What Is Lichen Planopilaris? Signs, Diagnosis, & Treatment

Lichen planopilaris (LPP) is a rare, inflammatory condition of the scalp that results in a type of permanent hair loss called scarring alopecia. LPP targets the hair follicles, leading to their destruction and replacement with scar tissue. As a consequence, the affected areas of the scalp can no longer grow hair, leading to permanent bald patches. Understanding this condition involves examining its underlying cause, recognizing its physical signs, and navigating the specialized methods used for diagnosis and management.

Defining Lichen Planopilaris

Lichen planopilaris is classified as a primary lymphocytic cicatricial alopecia, which means its root cause is inflammation primarily involving lymphocytes, and it leads to scarring. Experts consider LPP to be an autoimmune condition. In LPP, immune cells known as T-cells appear to target the hair follicles, specifically the area known as the bulge, which houses the hair follicle stem cells.

This misguided immune attack initiates a chronic inflammatory response concentrated around the hair follicle. The inflammation gradually damages and ultimately destroys the hair follicle’s ability to regenerate hair. As the follicle is destroyed, it is replaced by dense, fibrous scar tissue. This irreversible scarring prevents any future hair growth.

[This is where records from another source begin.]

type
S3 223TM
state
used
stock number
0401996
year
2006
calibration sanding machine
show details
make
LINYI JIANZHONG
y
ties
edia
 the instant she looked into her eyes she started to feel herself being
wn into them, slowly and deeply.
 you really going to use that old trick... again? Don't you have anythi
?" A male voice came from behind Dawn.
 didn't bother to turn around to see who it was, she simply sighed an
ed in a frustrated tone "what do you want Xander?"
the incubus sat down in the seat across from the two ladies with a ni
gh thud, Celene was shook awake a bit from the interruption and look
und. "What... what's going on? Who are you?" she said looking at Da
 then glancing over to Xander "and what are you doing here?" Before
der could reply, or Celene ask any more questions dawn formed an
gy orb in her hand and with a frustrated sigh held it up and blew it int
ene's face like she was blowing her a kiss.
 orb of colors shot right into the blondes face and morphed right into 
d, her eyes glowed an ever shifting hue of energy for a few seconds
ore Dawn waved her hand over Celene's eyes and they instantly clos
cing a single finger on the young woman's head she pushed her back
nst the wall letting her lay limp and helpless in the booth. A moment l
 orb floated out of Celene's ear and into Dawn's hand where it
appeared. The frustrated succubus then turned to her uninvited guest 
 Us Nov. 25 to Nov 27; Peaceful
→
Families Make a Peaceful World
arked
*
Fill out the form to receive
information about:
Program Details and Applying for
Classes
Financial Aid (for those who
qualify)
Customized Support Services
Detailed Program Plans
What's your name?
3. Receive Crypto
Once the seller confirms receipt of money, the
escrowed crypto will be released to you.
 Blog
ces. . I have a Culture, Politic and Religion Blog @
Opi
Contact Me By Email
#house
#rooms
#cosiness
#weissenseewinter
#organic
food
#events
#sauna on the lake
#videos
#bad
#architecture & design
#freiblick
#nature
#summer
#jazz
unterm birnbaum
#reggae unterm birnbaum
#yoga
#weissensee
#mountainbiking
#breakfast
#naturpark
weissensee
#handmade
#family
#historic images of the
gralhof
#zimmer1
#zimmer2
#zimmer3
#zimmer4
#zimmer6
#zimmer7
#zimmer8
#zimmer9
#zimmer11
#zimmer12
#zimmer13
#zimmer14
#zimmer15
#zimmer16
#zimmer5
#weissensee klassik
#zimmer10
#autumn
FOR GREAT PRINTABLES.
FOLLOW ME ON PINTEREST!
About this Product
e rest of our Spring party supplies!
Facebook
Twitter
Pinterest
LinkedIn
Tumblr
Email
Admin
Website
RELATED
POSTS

LPP is considered a follicular variant of lichen planus. While the exact trigger for this autoimmune response remains unknown, the mechanism involves the destruction of the hair follicle from the inside out. The goal of managing LPP is to suppress this chronic inflammation to halt the progressive destruction of additional hair follicles.

Recognizing the Signs and Symptoms

One of the most common complaints is persistent itching, medically termed pruritus, which can be accompanied by a burning sensation or outright pain. These symptoms are often indicators of active inflammation and disease progression.

Visually, LPP presents as patches of hair loss, frequently affecting the crown and vertex of the scalp. In active areas, the scalp often shows perifollicular erythema (redness surrounding the hair follicles). A characteristic sign is peripilar desquamation, which is fine, tubular scaling that clings to the hair shaft.

The patches of hair loss are typically irregular and can be multifocal, eventually merging into larger, bald areas. In the scarred areas, the skin may appear smooth and shiny, and the hair follicle openings will be absent.

Confirming the Diagnosis

The process begins with a detailed clinical examination, where a dermatologist assesses the scalp for characteristic signs like perifollicular erythema and scaling. This is typically followed by a specialized examination using a handheld device called a dermatoscope, a procedure known as trichoscopy.

Trichoscopy allows for a magnified view of the scalp structures, which can reveal specific patterns associated with LPP. Key trichoscopic findings in active LPP include perifollicular scaling and erythema. In later stages or scarred areas, the examination may show white-to-milky-red areas and a complete absence of follicular openings.

While clinical and trichoscopic findings are highly suggestive, the gold standard for confirming LPP is a scalp punch biopsy. This minor procedure involves taking a small tissue sample from an area showing active disease, usually at the edge of a hair loss patch. The sample is processed and examined by a pathologist, who looks for a dense inflammatory infiltrate of lymphocytes surrounding the hair follicle, confirming follicular destruction and scarring.

Current Treatment Approaches

The primary objective of LPP treatment is to immediately halt the inflammatory process and prevent further irreversible hair loss. Treatment is generally tailored to the extent of the disease, often starting with topical or intralesional therapies for localized disease and progressing to systemic options for more widespread or aggressive cases.

Topical Treatments

High-potency topical corticosteroids are a mainstay of initial treatment, working to suppress the localized inflammation causing the follicular damage. These are typically applied directly to the active areas of the scalp for a limited duration due to the risk of side effects like skin thinning. Topical calcineurin inhibitors, such as tacrolimus, provide an alternative anti-inflammatory action and are often used alongside or instead of corticosteroids.

Intralesional Injections

For active, clearly defined patches of LPP, intralesional corticosteroid injections are frequently used. This approach delivers a high concentration of the anti-inflammatory medication directly into the site of the active lesion. The localized effect helps to quickly suppress the inflammation while minimizing systemic exposure to the drug.

Systemic Therapies

For more extensive, rapidly progressing, or symptomatic LPP, oral systemic medications are required to manage the widespread autoimmune activity. The anti-malarial drug hydroxychloroquine is often considered a first-line systemic option. Patients taking this medication require regular eye examinations to monitor for potential retinal side effects.

Other systemic options include immunosuppressants like methotrexate, cyclosporine, or mycophenolate mofetil. These medications work by broadly modulating the immune system. Due to the potential for more significant side effects, these treatments necessitate careful monitoring and are usually used for long-term control of the disease.